▶ [Provided data]
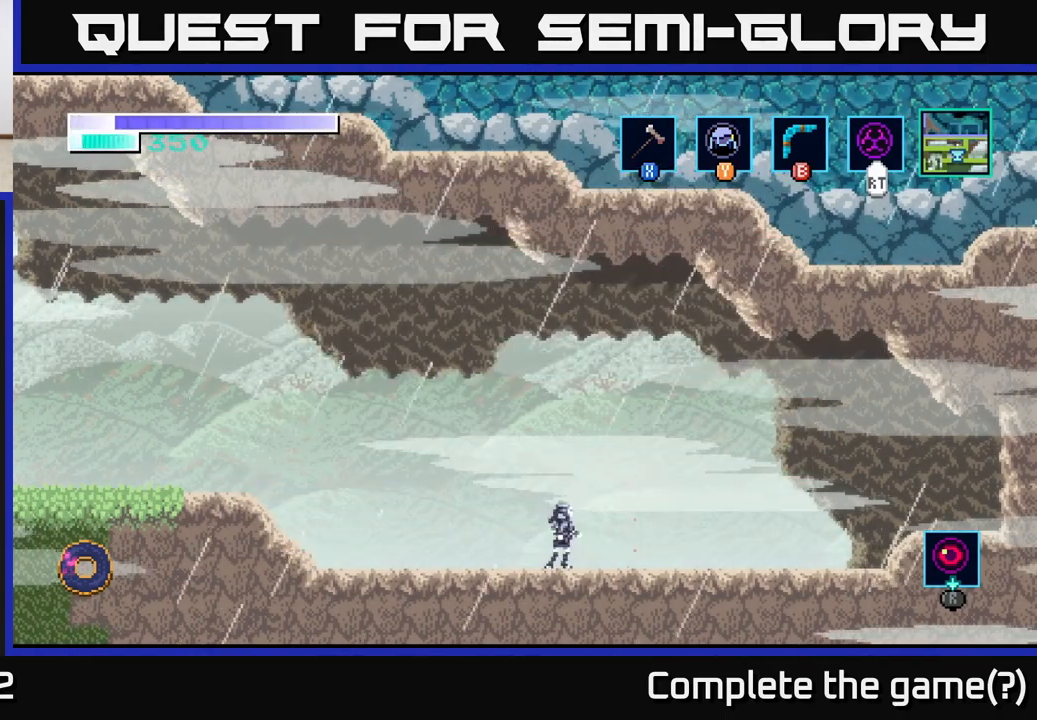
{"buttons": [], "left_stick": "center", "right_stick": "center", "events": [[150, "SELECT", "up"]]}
...
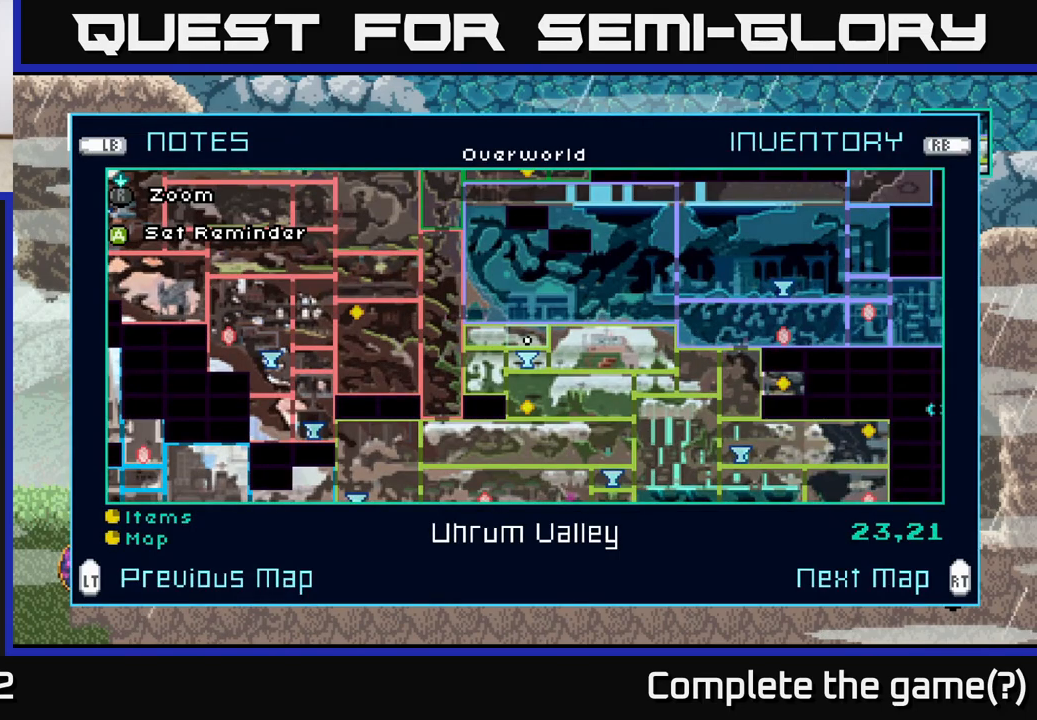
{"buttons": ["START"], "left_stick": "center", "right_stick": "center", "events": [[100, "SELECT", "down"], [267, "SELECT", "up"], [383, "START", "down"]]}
--
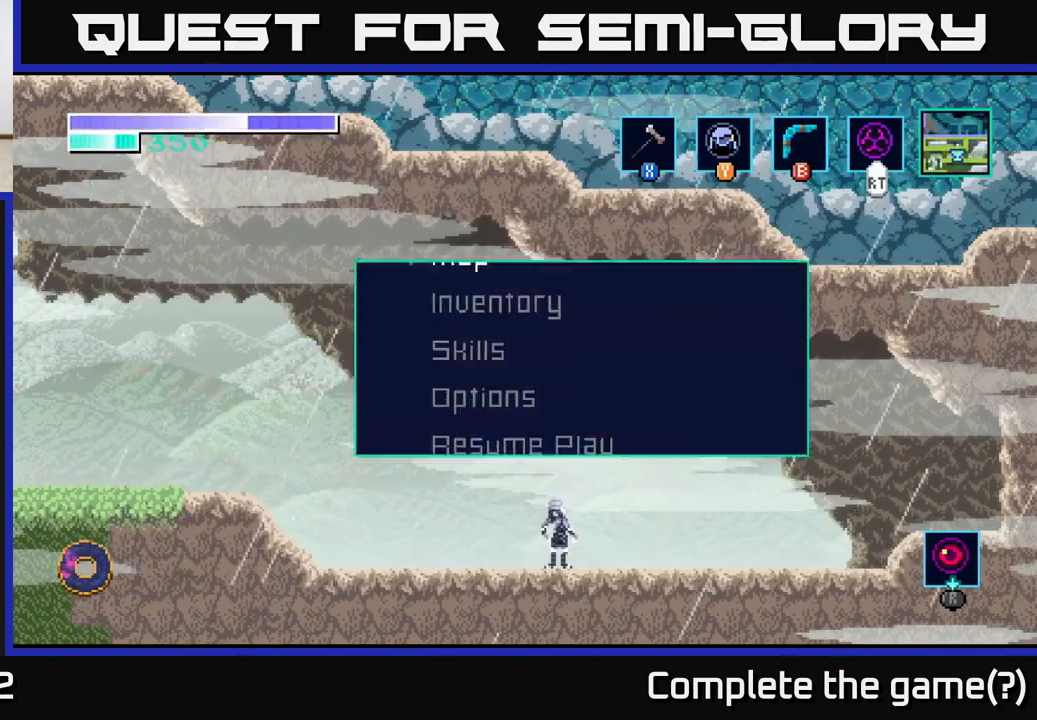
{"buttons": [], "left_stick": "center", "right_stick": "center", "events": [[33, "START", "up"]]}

▶ [Work order] Find all lines holding the word "SELECT" in the records above and copy them.

▶ [Response to this task]
{"buttons": [], "left_stick": "center", "right_stick": "center", "events": [[150, "SELECT", "up"]]}
{"buttons": ["START"], "left_stick": "center", "right_stick": "center", "events": [[100, "SELECT", "down"], [267, "SELECT", "up"], [383, "START", "down"]]}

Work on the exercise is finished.